About FGCs
What is a Family Group Conference?
A family group conference is a meeting of the extended family and friends to make decisions and plans for resolving problems around a child, young person or vulnerable adult.
This may involve, for instance, support for a lone parent, families struggling with alcohol or drug abuse, domestic violence, elder abuse, offending or potential offending behaviour of a young person, or problems with school attendance or behaviour.
The Meeting is in Three Parts:
The first part is chaired by the coordinator who welcomes everyone, and asks the professional people to share their information. The family can ask questions and discuss the situation with them.
Then the family is left by itself for the most important part of the meeting, the private family time, when it will make a plan to help the child, young person or vulnerable adult. Nearly always these plans are far more creative and wide ranging than any made by a group of professionals who do not have the intimate knowledge and life-time commitment of grandparents, children, aunts, uncles, cousins, and close friends.
The third part of the meeting is when everyone comes back together to agree the plan and formalise the commitment to it. Nearly all plans are agreed by everyone at this stage. The family arranges a time to meet again and assess how well the plan is going and any changes that may need to be made.
The meeting is nearly always held in a neutral place, where the family wants it to happen and feels most comfortable. This can be in a community centre for instance. There is always a meal, which indicates both the importance and significance of the meeting and is a normal and positive way in which families celebrate being together.
FGCs – What is the Process?
The process starts with the very careful preparation of everyone for the meeting. This is done by the coordinator, who will try to visit everyone to be invited, and discuss what is involved. He or she will try to smooth out any problems that might deter someone from attending.
The process is very sensitive to the diverse nature of families. It is always in the first language of the family and takes place according to the particular wishes of the family. For instance, some cultures may wish to start with a prayer. Others may wish an elder to open the meeting. It is always held in the first language of the family and translation is provided for those who cannot understand this language.

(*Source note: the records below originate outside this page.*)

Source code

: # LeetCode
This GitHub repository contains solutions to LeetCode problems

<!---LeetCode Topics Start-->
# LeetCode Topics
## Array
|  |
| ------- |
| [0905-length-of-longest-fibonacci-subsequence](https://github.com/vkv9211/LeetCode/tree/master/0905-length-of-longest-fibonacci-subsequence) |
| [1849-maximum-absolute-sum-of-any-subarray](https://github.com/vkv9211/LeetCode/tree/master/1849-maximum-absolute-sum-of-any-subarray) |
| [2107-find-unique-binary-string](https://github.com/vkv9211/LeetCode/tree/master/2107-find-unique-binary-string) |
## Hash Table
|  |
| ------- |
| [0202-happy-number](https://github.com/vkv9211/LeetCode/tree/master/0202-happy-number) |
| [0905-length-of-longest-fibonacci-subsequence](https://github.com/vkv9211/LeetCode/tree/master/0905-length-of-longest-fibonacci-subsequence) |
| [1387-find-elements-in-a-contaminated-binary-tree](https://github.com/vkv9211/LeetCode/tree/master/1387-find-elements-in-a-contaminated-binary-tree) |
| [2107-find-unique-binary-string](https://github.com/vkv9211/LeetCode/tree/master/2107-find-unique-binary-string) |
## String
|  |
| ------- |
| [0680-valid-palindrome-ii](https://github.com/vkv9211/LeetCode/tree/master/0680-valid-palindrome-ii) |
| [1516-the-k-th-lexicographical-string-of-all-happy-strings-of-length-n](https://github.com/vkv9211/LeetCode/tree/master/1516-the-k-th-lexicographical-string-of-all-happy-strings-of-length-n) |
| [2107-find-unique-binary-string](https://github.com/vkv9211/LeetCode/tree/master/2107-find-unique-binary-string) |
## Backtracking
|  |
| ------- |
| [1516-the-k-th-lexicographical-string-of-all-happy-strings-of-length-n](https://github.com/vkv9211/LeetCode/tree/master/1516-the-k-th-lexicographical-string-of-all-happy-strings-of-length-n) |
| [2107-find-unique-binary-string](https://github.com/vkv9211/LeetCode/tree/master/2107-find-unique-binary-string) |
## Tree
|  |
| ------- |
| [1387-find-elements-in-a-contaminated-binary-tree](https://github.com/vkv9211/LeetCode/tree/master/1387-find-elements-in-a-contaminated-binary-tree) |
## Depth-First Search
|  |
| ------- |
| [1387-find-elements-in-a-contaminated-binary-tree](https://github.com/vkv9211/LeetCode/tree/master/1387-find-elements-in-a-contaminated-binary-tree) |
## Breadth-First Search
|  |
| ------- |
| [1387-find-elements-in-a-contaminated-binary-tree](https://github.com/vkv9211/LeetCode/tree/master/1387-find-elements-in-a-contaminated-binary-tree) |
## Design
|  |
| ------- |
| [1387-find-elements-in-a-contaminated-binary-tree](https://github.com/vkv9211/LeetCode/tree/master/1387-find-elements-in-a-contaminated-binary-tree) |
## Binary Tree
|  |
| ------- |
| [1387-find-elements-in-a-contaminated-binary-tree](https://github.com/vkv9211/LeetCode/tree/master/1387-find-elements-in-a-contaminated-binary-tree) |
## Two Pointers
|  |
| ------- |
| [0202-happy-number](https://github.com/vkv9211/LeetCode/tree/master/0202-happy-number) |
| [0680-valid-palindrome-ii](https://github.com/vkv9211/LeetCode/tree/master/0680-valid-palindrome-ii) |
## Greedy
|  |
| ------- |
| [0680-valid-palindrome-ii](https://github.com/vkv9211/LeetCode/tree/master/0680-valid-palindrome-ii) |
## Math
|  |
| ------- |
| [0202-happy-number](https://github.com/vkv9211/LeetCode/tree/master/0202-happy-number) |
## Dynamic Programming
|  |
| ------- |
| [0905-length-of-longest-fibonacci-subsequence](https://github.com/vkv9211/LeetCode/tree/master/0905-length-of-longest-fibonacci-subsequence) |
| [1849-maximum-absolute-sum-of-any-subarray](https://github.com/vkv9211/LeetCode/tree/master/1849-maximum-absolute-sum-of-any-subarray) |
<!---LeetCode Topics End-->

The principles on which this process is based include the belief that any plan made by a family themselves is much more likely to be successful than one that has been imposed on them by outsiders. It helps all family members to have a voice in what happens. This includes the child, young person or vulnerable adult for whom the meeting may be held. It respects the importance and dignity of everyone.
It also brings in a whole network of people other than the immediate family to share the problem and offer solutions. These include the wider family network and also often the local community. For instance, a youth leader, local church members or someone from a local voluntary organisation may be invited by the family.
It builds on the strengths of families and communities rather than leaving individual family members to struggle on their own.
Daybreak is also developing Community Group Conferences, bringing together people from a neighbourhood who have been affected by a situation such as anti social behaviour. This includes both those who have been harmed as well as those doing the harming, and their families. It shares the basic principles and values of FGCs.
The model is based on empowering the widest possible network of extended family members and friends to participate in decision making about a member of their own family. It recognises that family members have a life-long commitment to each other, and an intimate knowledge of family history that goes back a long time. It encourages and enables family members to bring a wide range of their own resources to the meeting.
The coordinator will ensure that high quality information is presented to the meeting for sharing and discussing. This includes information about the issue to be resolved, and also information about professional resources that are available to the family. Because the family chooses what they feel to be the most appropriate to their situation, there is a much higher chance of everyone being committed to the plan. It is difficult to be committed to a plan that has been devised by others for you to implement.
The active participation of children, young people and vulnerable adults in their own FGC is central to the model. In respect to child welfare, for instance, there is a consistently high proportion of children and young people who attend their own meeting and feel that they were heard by the adults present and treated with respect and dignity. This is in stark contrast to professionally biased meetings, such as Child Protection Conferences.